Here's what I've been feeding him: I've been using the 50/40/10 ratio.

Week 1: All chicken 

Chicken leg quarters and chicken breast 

Week 2: Added beef and pork and liver

whole chicken quartered, ground beef or Pork butt chunks (no bone) and chicken liver

I plan on adding other things, more variety, and so forth but I'm just starting and have to stick by a budget. I found a couple of suppliers and a Co-op near me that I plan on using. 

My dog trainer (good friend and GSD lover/owner) also feeds her dogs Raw but she doesn't use any ratio and gives veggies and fruit and said she's never had any poop issues. She has very healthy dogs all titled and very much into the sport. 

I just need to know that I'm on the right track and if I'm not I need to be put back on the right track.

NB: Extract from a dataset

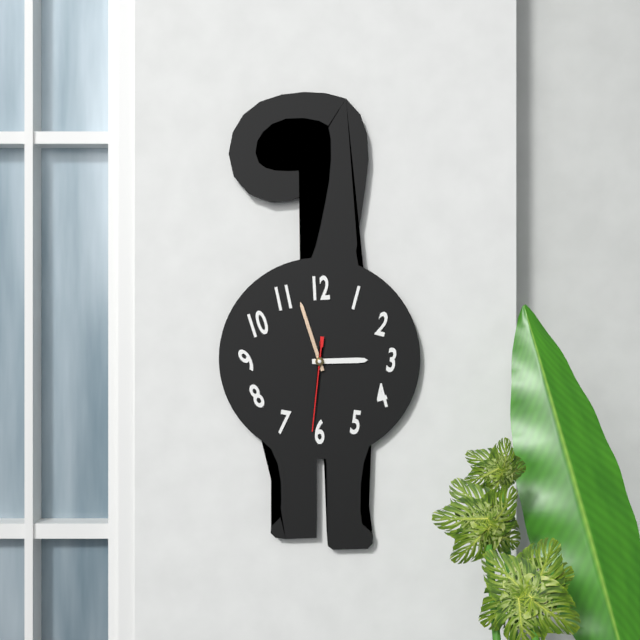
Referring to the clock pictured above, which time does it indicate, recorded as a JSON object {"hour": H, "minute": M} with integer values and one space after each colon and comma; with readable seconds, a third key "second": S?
{"hour": 2, "minute": 57, "second": 31}
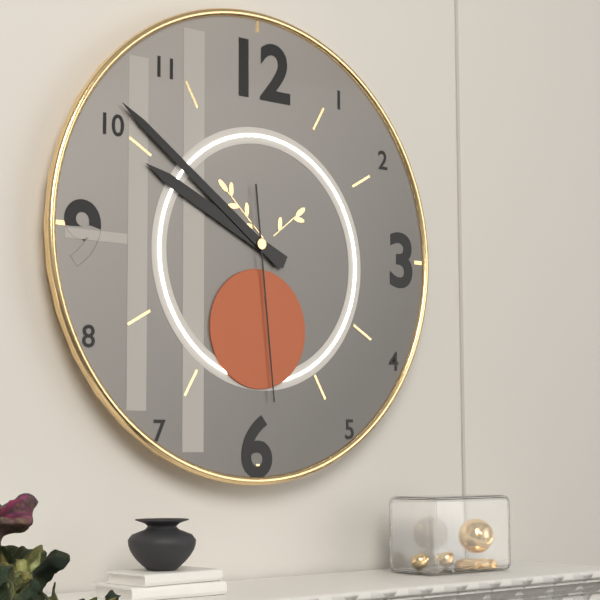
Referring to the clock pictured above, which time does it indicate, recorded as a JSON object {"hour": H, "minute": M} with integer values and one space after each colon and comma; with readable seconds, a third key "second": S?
{"hour": 9, "minute": 51, "second": 29}
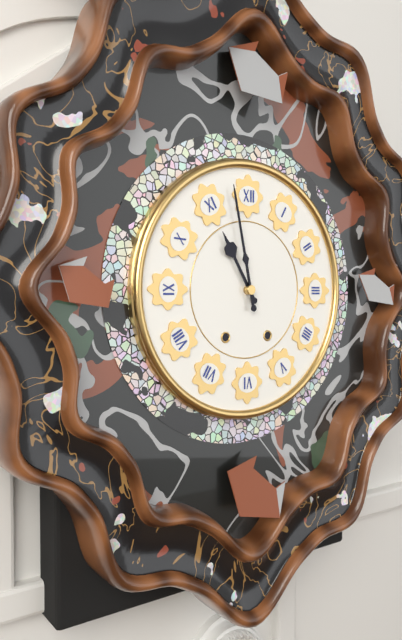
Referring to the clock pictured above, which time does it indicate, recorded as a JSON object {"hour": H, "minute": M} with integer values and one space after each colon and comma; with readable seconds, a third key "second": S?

Anything you can tell me will help. I don't want to switch back to kibble but I'm getting nervous and second guessing myself. Oh also, he's been eating grass and someone said that means his stomach is upset? Is that right?

Thank you!


----------



## kbella999 (Jan 6, 2012)

I think you might have added to much in week 2. Mine stayed on chicken for at least 2 full weeks before I introduced ONE other meat. I only introduce one at a time and wait at least a week or two before introducing another. I do prey model so my ratio's are 80/10/10 but that was after they were on raw for a while and was able to handle all the meats. Good luck.


----------



## DianaM (Jan 5, 2006)

In addition to the above advice, try cutting back on liver. Do not offer it for a few days and see if Diesel's system stabilizes. Then add a very small piece every couple of days and see how it goes from there.


----------



## lhczth (Apr 5, 2000)

The darker poops are due to the meat/liver. The runny part is also probably due to the liver. I would cut back on the liver and maybe feed only one of the MM (the beef or the pork) for awhile. You might also look into turkey necks if you can find them (they are very boney).

If he had a bone stuck he would be rather sick by now. 

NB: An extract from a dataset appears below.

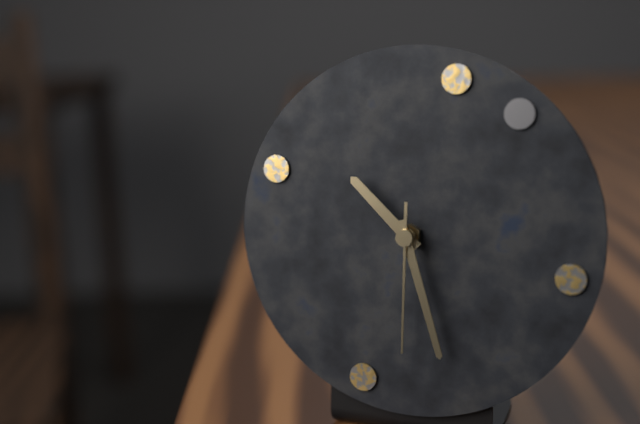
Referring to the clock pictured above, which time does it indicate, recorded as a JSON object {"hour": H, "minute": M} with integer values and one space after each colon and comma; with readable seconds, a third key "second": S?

My dogs' diet varies so their poop color and sometimes the consistency does too. If it is too hard I increase the amount of MM. I rarely get soft poops except after their OM meal which I feed once per week. My guys are used to this so their poops are softer, but not something most people would notice.


----------



## kmarti32 (Mar 28, 2011)

kbella999 said:


> I think you might have added to much in week 2. Mine stayed on chicken for at least 2 full weeks before I introduced ONE other meat. I only introduce one at a time and wait at least a week or two before introducing another. I do prey model so my ratio's are 80/10/10 but that was after they were on raw for a while and was able to handle all the meats. Good luck.


You're probably right. I will just feed chicken for another couple weeks until he gets straightened out. Thank you!


----------



## kmarti32 (Mar 28, 2011)

DianaM said:


> In addition to the above advice, try cutting back on liver. Do not offer it for a few days and see if Diesel's system stabilizes. Then add a very small piece every couple of days and see how it goes from there.

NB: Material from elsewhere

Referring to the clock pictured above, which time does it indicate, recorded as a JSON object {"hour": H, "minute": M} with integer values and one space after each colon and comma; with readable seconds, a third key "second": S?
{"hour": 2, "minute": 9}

Wish I would have read this before I fed him his dinner.  Oh well, starting tomorrow I will hold off and see if that helps as well. Thank you.


----------



## kmarti32 (Mar 28, 2011)

lhczth said:


> The darker poops are due to the meat/liver. The runny part is also probably due to the liver. I would cut back on the liver and maybe feed only one of the MM (the beef or the pork) for awhile. You might also look into turkey necks if you can find them (they are very boney).
> 
> If he had a bone stuck he would be rather sick by now.
> 
> My dogs' diet varies so their poop color and sometimes the consistency does too. If it is too hard I increase the amount of MM. I rarely get soft poops except after their OM meal which I feed once per week. My guys are used to this so their poops are softer, but not something most people would notice.



Thanks that makes me feel a lot better. I'm going to stick to chicken for a bit and cut out the OM for a few days to see how he does. I just found a supplier local and I'm getting ready to place an order for chicken necks and whole ground chicken. 

What do you think of beef shanks? Or pork neck? The butcher was telling me that he has a couple raw feeders that buy that in bulk regularly.

Thanks!


----------



## Lauri & The Gang (Jun 28, 2001)

In order to help you we really need to know the AMOUNTS of what you are feeding - not just a list of items. The amounts will greatly affect the stools. v Too much food in general - loose stools. Too much liver - loose and dark stools. Too much bone - rock hard and chalky stools. 

I feed Organ Meats every day ... but in the correct amounts. My GSD gets between 1.5 and 2 ounces and the Cresteds get about .25 ounces with their dinners.

Grass eating - fresh spring grass is actually very tasty. Yes, I've tried it. Some dogs just like the taste. If your dog shows no other signs of stomach upset then I would say they like the taste.

Beef shank is a portion of the leg bone, cut crosswise. It will be TOO HARD for your dog to eat. More of a recreational bone.

Some dogs can handle beef necks - some don't. I prefer pork and lamb necks. They are much softer.

Rabbit is another bone-in meat you can give.

My guys get about 90% of their RBMs in chicken form. Mainly because it's the easiest to get AND it's the one thing that ALL my dogs can handle (big, little, young and old).


----------



## kmarti32 (Mar 28, 2011)

Lauri & The Gang said:


> In order to help you we really need to know the AMOUNTS of what you are feeding - not just a list of items.


Good point! Okay...Diesel is 83lb and I'm feeding the 50/40/10 ratio. He gets approx. 17oz of RBM's, 13oz MM and 3oz OM. 

Does that sound right? I know that everyone does this a little different and some people are so used to doing this they probably don't even measure anymore. I'm just too uptight and new for that. 

Also, are rec bones bad? I've also heard them called wreck bones. 

Thanks for all your help!


----------